▸ **Document text**:
┌────────
I did actually have a few casts again with the previous generation APIA FLow Hunt the other day, and it was as nice as I remembered when I reviewed it a few years ago - see here. This new 8’10’’ version feels somewhat “tighter” to me - a little more together in the tip area especially, or in the way the rod seems to flow as you fish it (sorry about that pathetic riff on the rod name!). I always like the handles that APIA put on their rods, and this one on the new Flow Hunt is just fantastic. I do tend to fish with 9’ and longer lure rods these days, but I’d be more than happy with this 8’10’’ long Flow Hunt - rod plus reel just feels great in my hands, indeed the only slight niggle is that at this price the rod isn’t rung with Fuji Torzite guides.
└────────
▸ **Information supplied**:
┌────────
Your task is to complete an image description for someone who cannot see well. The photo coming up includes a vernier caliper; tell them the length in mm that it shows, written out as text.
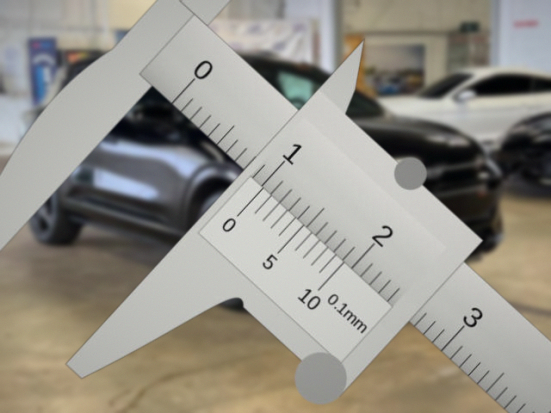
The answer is 10.2 mm
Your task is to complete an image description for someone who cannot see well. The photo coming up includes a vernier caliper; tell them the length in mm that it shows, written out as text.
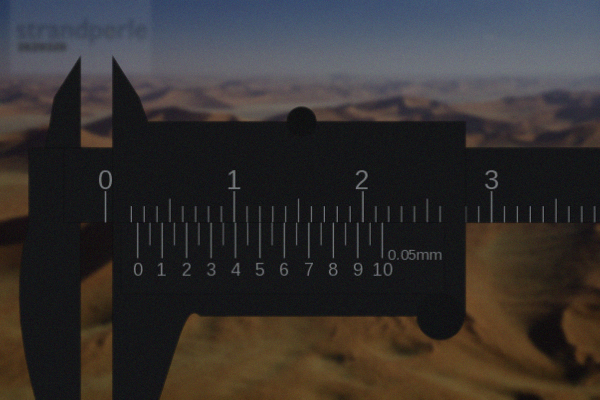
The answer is 2.5 mm
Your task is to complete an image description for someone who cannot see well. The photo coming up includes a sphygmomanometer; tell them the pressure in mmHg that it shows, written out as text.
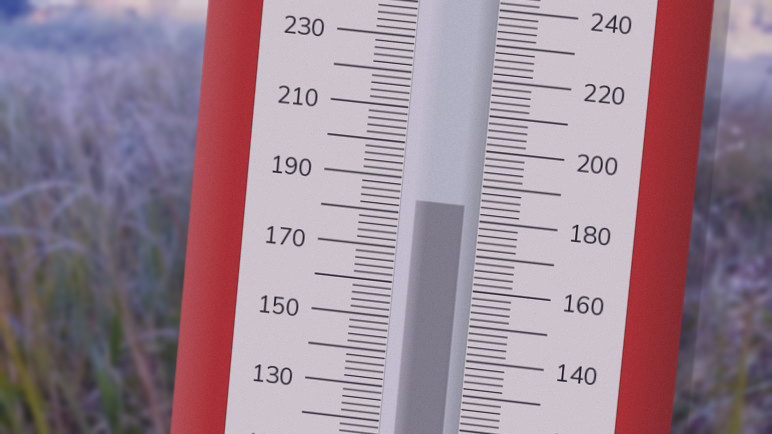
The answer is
└────────
Answer these from the rod review, one per line:
(a) How long is the new Flow Hunt version?
(b) What feature of APIA rods does the writer always like?
(c) What guides does the writer note the rod lacks at its price?

▸ **Reply**:
(a) 8’10’’
(b) The handles
(c) Fuji Torzite guides